If you want to learn more about memory management, take a look at our WebAssembly memory operations.

Wasm file structure

If you are a developer writing a high-level language and are compiled into WebAssembly by a compiler, you don’t need to care about the structure of WebAssembly modules. But understanding its structure helps you understand some basic questions.

If you are not familiar with compilers, it is recommended that you read the article “How compilers generate assembly”.

This code is the C code that will generate the WebAssembly:

int add42(int num) {
    return num + 42;
}Copy the code

You can compile this function using the WASM Explorer.

Open the.wasm file (assuming your editor supports it) and see the following code:

00 61 73 6D 0D 00 00 00 01 86 80 80 80 00 01 60
01 7F 01 7F 03 82 80 80 80 00 01 00 04 84 80 80
80 00 01 70 00 00 05 83 80 80 80 00 01 00 01 06
81 80 80 80 00 00 07 96 80 80 80 00 02 06 6D 65
6D 6F 72 79 02 00 09 5F 5A 35 61 64 64 34 32 69
00 00 0A 8D 80 80 80 00 01 87 80 80 80 00 00 20
00 41 2A 6A 0BCopy the code

This is the “binary” representation of the module. “Binary” is quoted because it’s actually written in hexadecimal, but it’s easy to turn it into binary or human-readable decimal notation.

For example, here are the various representations of num + 42.

How does the code work: stack-based virtual Machines

If you’re curious about how it works, this picture shows you what the instructions do.

Notice from the figure that the addition operation does not specify which two numbers to add. This is because WebAssembly is a “stack-based virtual machine” mechanism. That is, all the values required by an operator are stored on the stack before the operation takes place.

All operators, such as addition, know how many values they need. The addition takes two values, so it just takes two values from the top of the stack. Add instructions can be made shorter (single byte) because instructions do not need to specify source registers and destination registers. This also makes.wasm files smaller, which in turn makes loading.wasm files faster.

Although WebAssembly uses stack-based virtual machines, that’s not how it works on real physical machines. When the browser translates WebAssembly to machine code, the browser uses registers, and the WebAssembly code does not specify which registers to use. This has the advantage of giving the browser maximum freedom to make the best register allocation itself.

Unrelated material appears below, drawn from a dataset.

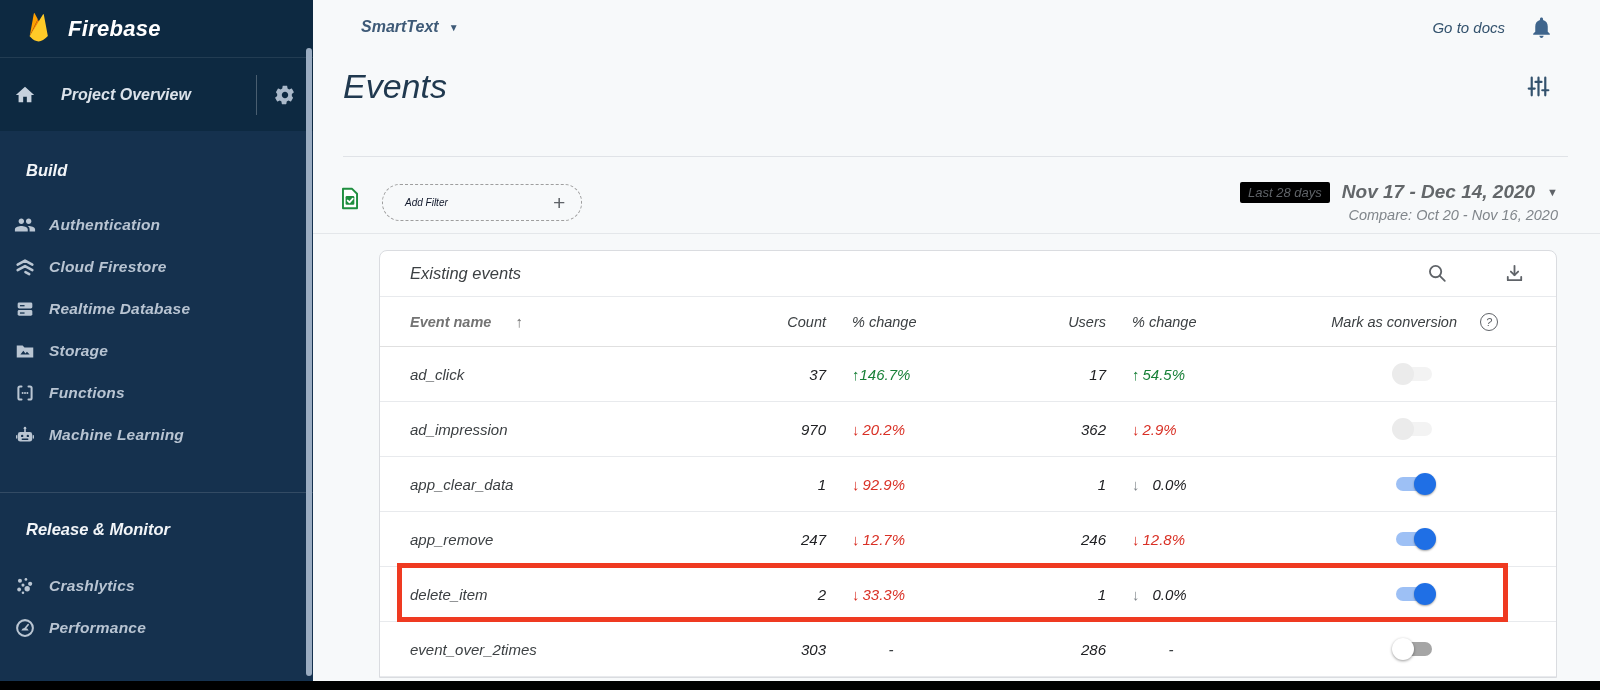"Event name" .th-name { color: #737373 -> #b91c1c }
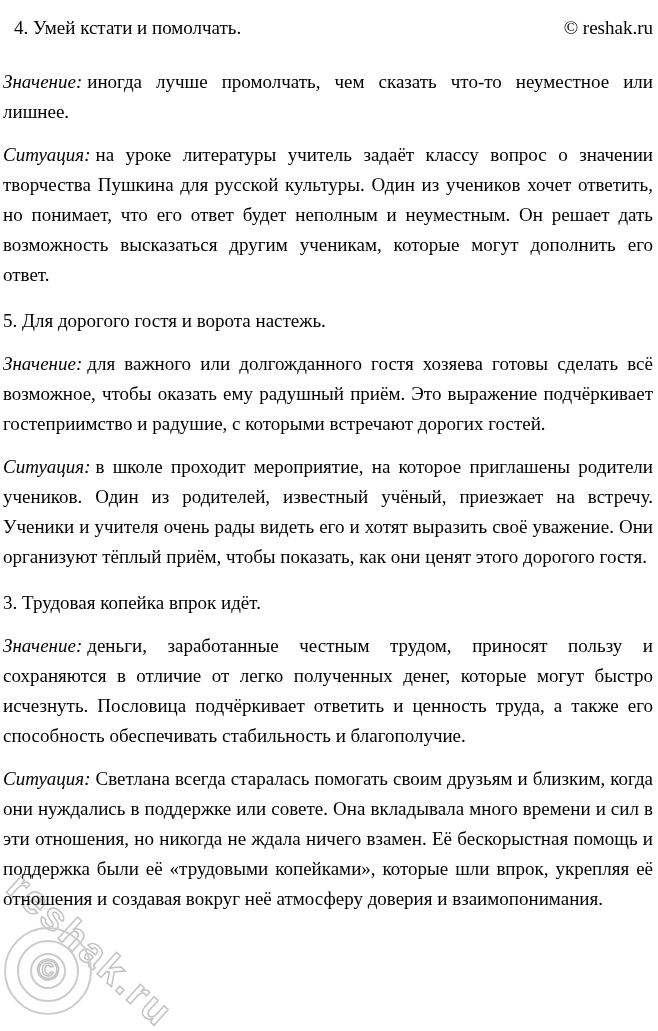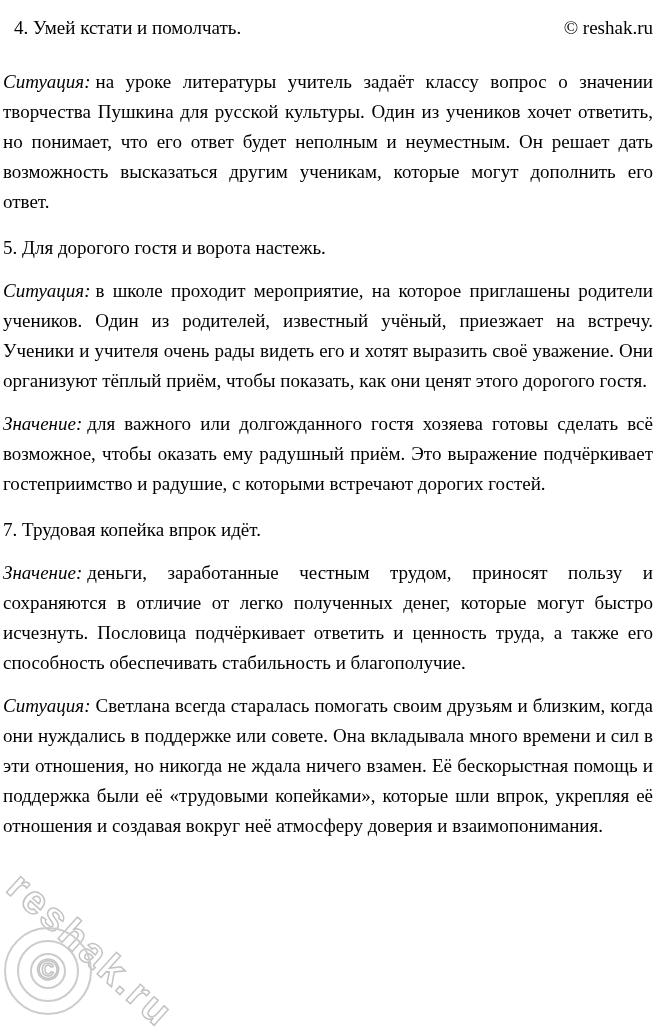"Значение: иногда лучше промолчать, чем" p.para { html: none -> <p><span>Значение:</span><span>иногда лучше промолчать, чем сказать что-то неуместное или лишнее.</span></p> }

Components of the WebAssembly module

In addition to the above,.wASM files have other parts, often referred to as parts. Some components are required for modules, and some are optional.

Required parts:

The Type. Function declarations for functions defined in a module and all function declarations introduced into the function.
The Function. Gives an index for each function in the module.
Code. The actual function body of each function in a module.

Optional parts:

Export. Make functions, memory, tables, global variables, and so on visible to other WebAssemblies or JavaScript, allowing dynamic linking of some separately compiled components, namely WebAssembly versions of.dll.
Import. Allows importing specified functions, memory, forms, or global variables from other WebAssemblies or JavaScript.
Start. A function that runs automatically when a WebAssembly module is loaded (similar to the main function).
Global. Declare global variables for a module.
The Memory. Define the memory used by the module.
The Table. Allows mapping to values outside the WebAssembly module, such as to JavaScript objects. This is useful for indirect function calls.
The Data. Initialize memory.
Element. Initialize the table.

If you want to learn more about the parts, you can learn more about them in how to Use Parts.

The following warning

Now that you know how the WebAssembly module works, here’s why WebAssembly runs faster.

I’m currently working on a little book called React.js.

WebAssembly Series (4) How WebAssembly works

Where does WebAssembly fit in?

Compile to the.wasm file

Load a.wasm module into JavaScript

Wasm file structure

How does the code work: stack-based virtual Machines

Components of the WebAssembly module

The following warning

Related Posts

The most “understanding” Promise fulfillment you’ll ever see

Preliminary discussion on taro’s multi-practice

Do you think of IntersectionObserver when you want to implement lazy image loading?